Stepp was director of both the Mirthquake improv troupe and the Fitzgeralds Hotel and Casino’s Sin City Players. He had appeared on Comedy Central’s Travel Sick and Comic Remix, was the head writer/performer for NBC’s Laugh Attack! and had written several commercial, radio and television-pilot scripts. A karaoke enthusiast, Stepp had recently completed a film script in which he and Vegas-based entertainer S. Frank Stringham portrayed “two idiot brothers who perform karaoke songs at functions like funerals, weddings, bar mitzvahs, etc…. only changing the words of the karaoke songs to fit the occasion.” 

“Jonn Stepp is (I’m having a hard time saying “was” as of yet) a talented, funny, and quick-witted individual who blessed the lives of those around him with smiles and laughter,” Stringham posted in a blog entry dated November 27. “He could make people laugh in any situation with the use of his humor, his celebrity impressions, and his big heart! He was a funny stand-up comedian, an improv aficionado, a music lover, a great husband, a dedicated father, and a faithful friend… He put his whole heart into everything that he did.”

Stepp, who exercised regularly, had no history of lung ailments or drug use. An autopsy report will be released sometime in January, says Laysi Stepp. “The emergency team did a great job. They tried to bring him back, but he never responded. He was sick with a cold, but nothing was out of the ordinary.”

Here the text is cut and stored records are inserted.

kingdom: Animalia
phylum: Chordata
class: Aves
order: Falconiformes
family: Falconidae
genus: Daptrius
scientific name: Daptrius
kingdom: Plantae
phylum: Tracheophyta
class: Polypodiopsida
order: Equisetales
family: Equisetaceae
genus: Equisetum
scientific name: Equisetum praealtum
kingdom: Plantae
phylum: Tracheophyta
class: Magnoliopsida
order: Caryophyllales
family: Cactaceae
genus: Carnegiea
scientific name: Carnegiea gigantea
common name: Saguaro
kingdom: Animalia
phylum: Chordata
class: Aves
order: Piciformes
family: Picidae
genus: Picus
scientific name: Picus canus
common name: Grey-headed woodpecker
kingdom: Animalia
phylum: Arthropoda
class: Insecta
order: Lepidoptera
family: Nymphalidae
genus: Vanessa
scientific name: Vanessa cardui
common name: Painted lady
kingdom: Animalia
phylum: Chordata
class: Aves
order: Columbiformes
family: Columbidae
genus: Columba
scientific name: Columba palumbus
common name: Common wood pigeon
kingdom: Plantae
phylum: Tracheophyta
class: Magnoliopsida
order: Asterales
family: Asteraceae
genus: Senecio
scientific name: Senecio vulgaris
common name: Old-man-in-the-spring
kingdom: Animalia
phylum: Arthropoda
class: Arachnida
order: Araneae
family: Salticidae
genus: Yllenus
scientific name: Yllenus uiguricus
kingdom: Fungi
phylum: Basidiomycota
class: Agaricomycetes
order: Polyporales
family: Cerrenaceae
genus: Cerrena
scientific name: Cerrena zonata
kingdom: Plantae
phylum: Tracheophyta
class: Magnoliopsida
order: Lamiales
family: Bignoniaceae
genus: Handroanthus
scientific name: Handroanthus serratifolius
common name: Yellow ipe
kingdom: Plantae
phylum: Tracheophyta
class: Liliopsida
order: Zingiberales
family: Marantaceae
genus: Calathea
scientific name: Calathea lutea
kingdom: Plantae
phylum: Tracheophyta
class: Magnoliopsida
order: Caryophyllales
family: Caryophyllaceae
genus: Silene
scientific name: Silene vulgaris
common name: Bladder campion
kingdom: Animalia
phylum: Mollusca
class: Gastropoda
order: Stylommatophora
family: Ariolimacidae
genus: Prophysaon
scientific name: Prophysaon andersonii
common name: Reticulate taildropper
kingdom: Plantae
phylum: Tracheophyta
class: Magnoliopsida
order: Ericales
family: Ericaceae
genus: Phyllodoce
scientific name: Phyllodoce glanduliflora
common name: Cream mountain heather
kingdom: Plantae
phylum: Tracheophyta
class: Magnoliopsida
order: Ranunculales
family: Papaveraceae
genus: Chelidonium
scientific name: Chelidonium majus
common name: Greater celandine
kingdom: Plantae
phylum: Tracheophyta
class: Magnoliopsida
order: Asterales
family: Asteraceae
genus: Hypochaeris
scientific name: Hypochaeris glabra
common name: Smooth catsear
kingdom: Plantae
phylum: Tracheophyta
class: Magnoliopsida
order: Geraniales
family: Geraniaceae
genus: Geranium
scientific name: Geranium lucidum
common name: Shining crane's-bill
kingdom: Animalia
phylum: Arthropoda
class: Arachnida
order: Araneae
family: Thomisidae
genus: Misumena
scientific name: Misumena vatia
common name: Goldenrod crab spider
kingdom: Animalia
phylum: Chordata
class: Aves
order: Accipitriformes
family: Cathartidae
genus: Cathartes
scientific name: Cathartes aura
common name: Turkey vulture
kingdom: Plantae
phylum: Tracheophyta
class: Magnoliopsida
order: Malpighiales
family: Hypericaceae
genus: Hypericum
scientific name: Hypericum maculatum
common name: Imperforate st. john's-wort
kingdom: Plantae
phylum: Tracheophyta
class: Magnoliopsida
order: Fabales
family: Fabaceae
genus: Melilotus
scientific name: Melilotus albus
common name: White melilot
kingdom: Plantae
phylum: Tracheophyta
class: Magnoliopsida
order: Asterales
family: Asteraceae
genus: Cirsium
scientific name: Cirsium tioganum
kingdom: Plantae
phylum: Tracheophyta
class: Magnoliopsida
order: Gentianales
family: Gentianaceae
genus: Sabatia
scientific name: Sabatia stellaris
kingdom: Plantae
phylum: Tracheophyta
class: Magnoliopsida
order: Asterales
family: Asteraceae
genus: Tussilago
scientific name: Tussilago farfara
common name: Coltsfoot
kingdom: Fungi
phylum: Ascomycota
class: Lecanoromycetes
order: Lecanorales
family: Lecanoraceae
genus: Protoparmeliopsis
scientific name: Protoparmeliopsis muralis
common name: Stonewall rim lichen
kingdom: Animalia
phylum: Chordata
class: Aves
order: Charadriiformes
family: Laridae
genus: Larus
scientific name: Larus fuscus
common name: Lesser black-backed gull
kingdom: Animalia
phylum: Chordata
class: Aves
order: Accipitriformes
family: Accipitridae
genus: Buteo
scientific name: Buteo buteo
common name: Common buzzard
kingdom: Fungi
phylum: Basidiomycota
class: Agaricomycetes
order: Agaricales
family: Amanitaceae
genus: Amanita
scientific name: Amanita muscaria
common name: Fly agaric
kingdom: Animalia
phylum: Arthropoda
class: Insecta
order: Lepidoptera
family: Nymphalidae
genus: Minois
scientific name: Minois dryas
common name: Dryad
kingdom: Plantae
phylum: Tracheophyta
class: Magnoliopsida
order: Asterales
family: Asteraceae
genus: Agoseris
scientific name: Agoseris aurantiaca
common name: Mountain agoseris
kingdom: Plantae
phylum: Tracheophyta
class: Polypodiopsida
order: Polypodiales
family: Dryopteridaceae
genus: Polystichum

“He always wanted to do standup, and then write. He was also a cartoonist,” says Mohl. “He was kind of a Renaissance guy, where he would do a little bit of everything really well…. He always stayed on course. Some might see that as strong-headed, but he had a set of goals in a chaotic world of distractions.”

Stepp is survived by his wife and a 7-year-old daughter from a previous marriage.